A team spokesperson said initial X-rays were negative, but Harper almost immediately left the facility for further imaging and was unavailable for comment. Harper was scheduled to play Saturday and Sunday but his availability is now uncertain, though Phillies manager Gabe Kapler said there was “no cause for immediate concern.”

Hoskins, in the on-deck circle when it happened, was more than just concerned. He was fuming.

Did Hoskins think Harper was angry, too?

“I think so," Hoskins said. "I would be.”

That’s understandable, regardless of context. Hoskins, who lost the Home Run Derby to Harper last summer, recruited Harper to choose Philadelphia during free agency. The pair have become good friends, and good friends in baseball will throw hands first and take the consequences later.

New Phillie Bryce Harper (left) and Rhys Hoskins have become good friends.
YONG KIM / Staff Photographer
New Phillie Bryce Harper (left) and Rhys Hoskins have become good friends.

The pitcher was triple-A righthander Trent Thornton, traded in November from Houston. It was the sixth inning at Spectrum Field.

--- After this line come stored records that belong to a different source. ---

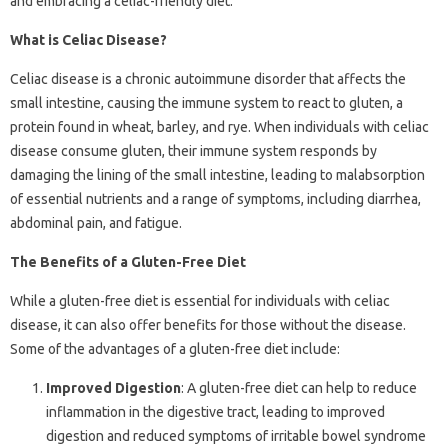
and embracing a celiac-friendly diet.
What is Celiac Disease?
Celiac disease is a chronic autoimmune disorder that affects the
small intestine, causing the immune system to react to gluten, a
protein found in wheat, barley, and rye. When individuals with celiac
disease consume gluten, their immune system responds by
damaging the lining of the small intestine, leading to malabsorption
of essential nutrients and a range of symptoms, including diarrhea,
abdominal pain, and fatigue.
The Benefits of a Gluten-Free Diet
While a gluten-free diet is essential for individuals with celiac
disease, it can also offer benefits for those without the disease.
Some of the advantages of a gluten-free diet include:
Improved Digestion
: A gluten-free diet can help to reduce
inflammation in the digestive tract, leading to improved
digestion and reduced symptoms of irritable bowel syndrome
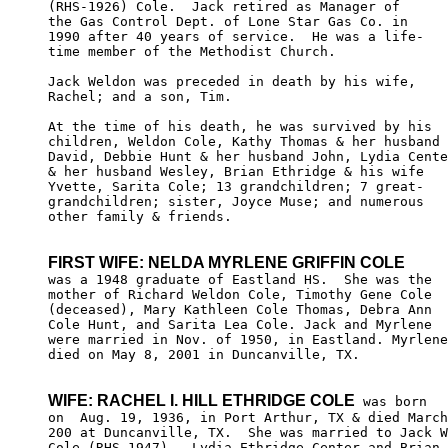
(RHS-1926) Cole.  Jack retired as Manager of 

the Gas Control Dept. of Lone Star Gas Co. in 

1990 after 40 years of service.  He was a life-

time member of the Methodist Church. 

Jack Weldon was preceded in death by his wife, 

Rachel; and a son, Tim.  

At the time of his death, he was survived by his 

children, Weldon Cole, Kathy Thomas & her husband 

David, Debbie Hunt & her husband John, Lydia Cente
& her husband Wesley, Brian Ethridge & his wife 

Yvette, Sarita Cole; 13 grandchildren; 7 great- 

grandchildren; sister, Joyce Muse; and numerous 

other family & friends.

FIRST WIFE: NELDA MYRLENE GRIFFIN COLE

was a 1948 graduate of Eastland HS.  She was the 

mother of Richard Weldon Cole, Timothy Gene Cole 

(deceased), Mary Kathleen Cole Thomas, Debra Ann 

Cole Hunt, and Sarita Lea Cole. Jack and Myrlene 

were married in Nov. of 1950, in Eastland. Myrlene

died on May 8, 2001 in Duncanville, TX. 

WIFE: RACHEL I. HILL ETHRIDGE COLE
 was born

on  Aug. 19, 1936, in Port Arthur, TX & died March
200 at Duncanville, TX.  She was married to Jack W
Cole (RHS-1947).  Lydia Ethridge Center and Brian 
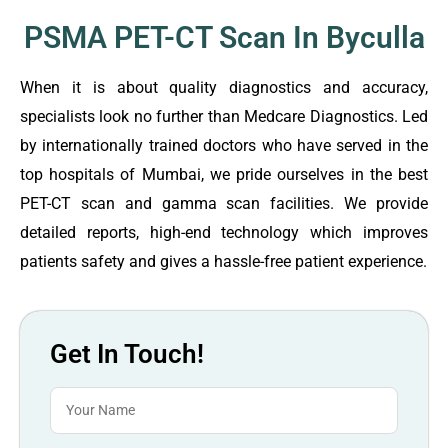
PSMA PET-CT Scan In Byculla
When it is about quality diagnostics and accuracy,
specialists look no further than Medcare Diagnostics. Led
by internationally trained doctors who have served in the
top hospitals of Mumbai, we pride ourselves in the best
PET-CT scan and gamma scan facilities. We provide
detailed reports, high-end technology which improves
patients safety and gives a hassle-free patient experience.
Get In Touch!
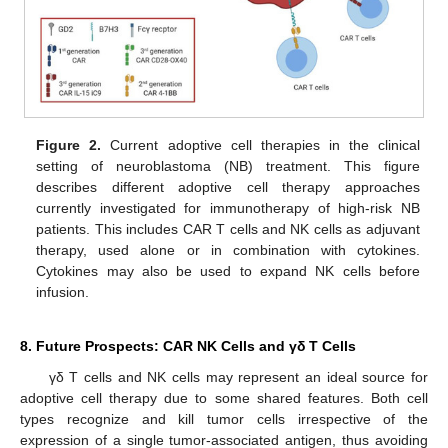
Figure 2.
Current adoptive cell therapies in the clinical
setting of neuroblastoma (NB) treatment. This figure
describes different adoptive cell therapy approaches
currently investigated for immunotherapy of high-risk NB
patients. This includes CAR T cells and NK cells as adjuvant
therapy, used alone or in combination with cytokines.
Cytokines may also be used to expand NK cells before
infusion.
8. Future Prospects: CAR NK Cells and γδ T Cells
γδ T cells and NK cells may represent an ideal source for
adoptive cell therapy due to some shared features. Both cell
types recognize and kill tumor cells irrespective of the
expression of a single tumor-associated antigen, thus avoiding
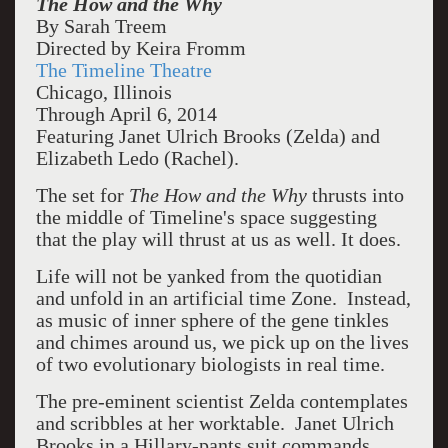
The How and the Why
By Sarah Treem
Directed by Keira Fromm
The Timeline Theatre
Chicago, Illinois
Through April 6, 2014
Featuring Janet Ulrich Brooks (Zelda) and
Elizabeth Ledo (Rachel).
The set for
The How and the Why
thrusts into
the middle of Timeline's space suggesting
that the play will thrust at us as well. It does.
Life will not be yanked from the quotidian
and unfold in an artificial time Zone. Instead,
as music of inner sphere of the gene tinkles
and chimes around us, we pick up on the lives
of two evolutionary biologists in real time.
The pre-eminent scientist Zelda contemplates
and scribbles at her worktable. Janet Ulrich
Brooks in a Hillary-pants suit commands.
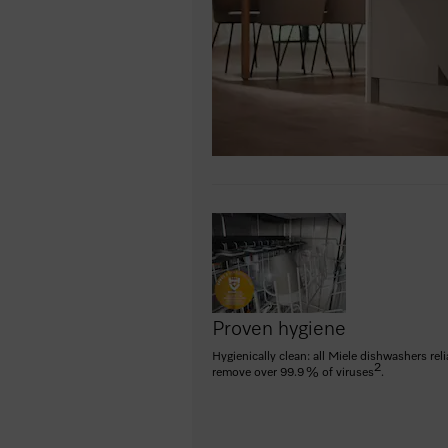
Proven hygiene
Hygienically clean: all Miele dishwashers reli
2
remove over 99.9 % of viruses
.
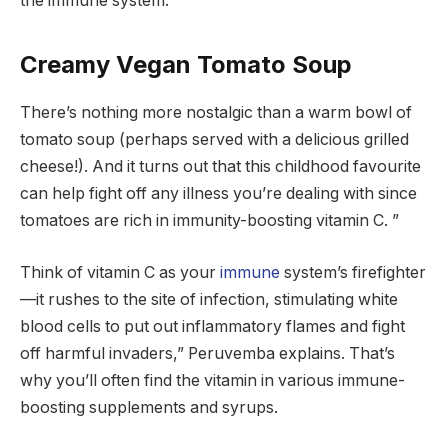
the immune system.
Creamy Vegan Tomato Soup
There’s nothing more nostalgic than a warm bowl of
tomato soup (perhaps served with a delicious grilled
cheese!). And it turns out that this childhood favourite
can help fight off any illness you’re dealing with since
tomatoes are rich in immunity-boosting vitamin C. ”
Think of vitamin C as your
immune
system’s firefighter
—it rushes to the site of infection, stimulating white
blood cells to put out inflammatory flames and fight
off harmful invaders,” Peruvemba explains. That’s
why you’ll often find the vitamin in various immune-
boosting supplements and syrups.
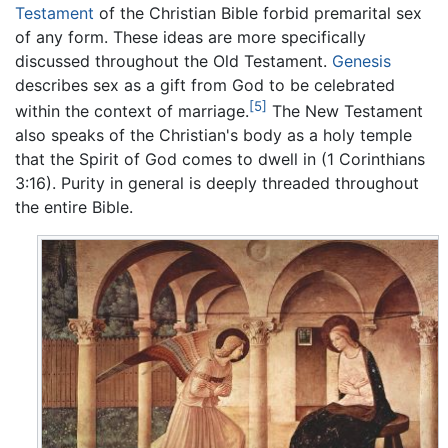
Testament
of the Christian Bible forbid premarital sex
of any form. These ideas are more specifically
discussed throughout the Old Testament.
Genesis
describes sex as a gift from God to be celebrated
[5]
within the context of marriage.
The New Testament
also speaks of the Christian's body as a holy temple
that the Spirit of God comes to dwell in (1 Corinthians
3:16). Purity in general is deeply threaded throughout
the entire Bible.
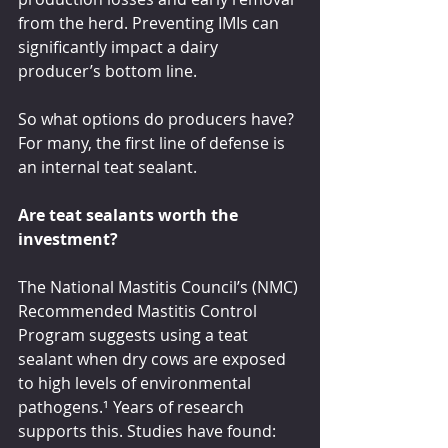
from the herd. Preventing IMIs can 
significantly impact a dairy 
producer’s bottom line.
So what options do producers have? 
For many, the first line of defense is 
an internal teat sealant.
Are teat sealants worth the 
investment?
The National Mastitis Council’s (NMC) 
Recommended Mastitis Control 
Program suggests using a teat 
sealant when dry cows are exposed 
to high levels of environmental 
pathogens.¹ Years of research 
supports this. Studies have found:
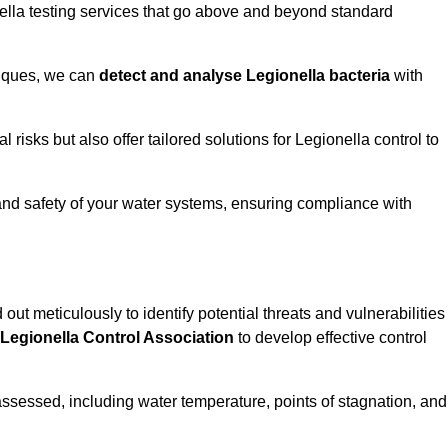
ella testing services that go above and beyond standard
niques, we can
detect and analyse Legionella bacteria
with
risks but also offer tailored solutions for Legionella control to
 and safety of your water systems, ensuring compliance with
 out meticulously to identify potential threats and vulnerabilities
Legionella Control Association
to develop effective control
assessed, including water temperature, points of stagnation, and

There were runners on first and third, two out, and Harper had just swung through a 1-0 curveball.

Thornton, desperate to make the Blue Jays’ bullpen, had no reason to throw at Harper, a superstar playing in his fourth spring training game after signing for 13 years and $330 million, the richest contract in baseball history.

“I was trying to go in with my fastball,” Thornton explained. “Unfortunately, I yanked it. I hope he’s OK."

At that moment the television in the Blue Jays clubhouse replayed the incident, volume on full blast. Thornton looked at the screen, then looked away and shook his head.

“Crap. You know, I didn’t mean to do that,” Thornton said. “It’s spring training. Everybody’s shaking all the rust off, and stuff. Look at my seasons. I typically don’t hit many guys.”

Thornton, 25, has hit just 13 batters in his four professional seasons, in which he has pitched 462 innings. He isn’t a headhunter, and he was contrite from the start.

That didn’t keep a handful of the 10,289 sellout crowd at Spectrum Field from screaming insults at him when the left the field.

And that didn’t keep a flock of Phillies fans from explicitly violating Twitter’s policies, including a few death wishes.

And it certainly wouldn’t have kept Hoskins from following Harper if Harper had charged the mound. No matter what the situation, and no matter what the intent, a player who just got nailed on the ankle might act irrationally.

“I’ve been in that situation,” Hoskins said. "Obviously, you’re not very happy that you just got hit in a spot that’s usually very sensitive."

The pain might have been amplified by outrage, Hoskins said. Harper signed late, so this was just Harper’s fourth game. He was 0-for-5 with three strikeouts and three walks entering the at-bat, and, with just 10 games remaining, Harper is eager to get every possible plate appearance.

“He’s finally starting to get the rhythm. He needs the at-bats. We’re getting close,” Hoskins said. “So, I can understand the frustration.

"And I was right behind him if he was going out.”

Had that happened, ball-on-bone wouldn’t have been the only thud you’d have heard at the ballpark Friday.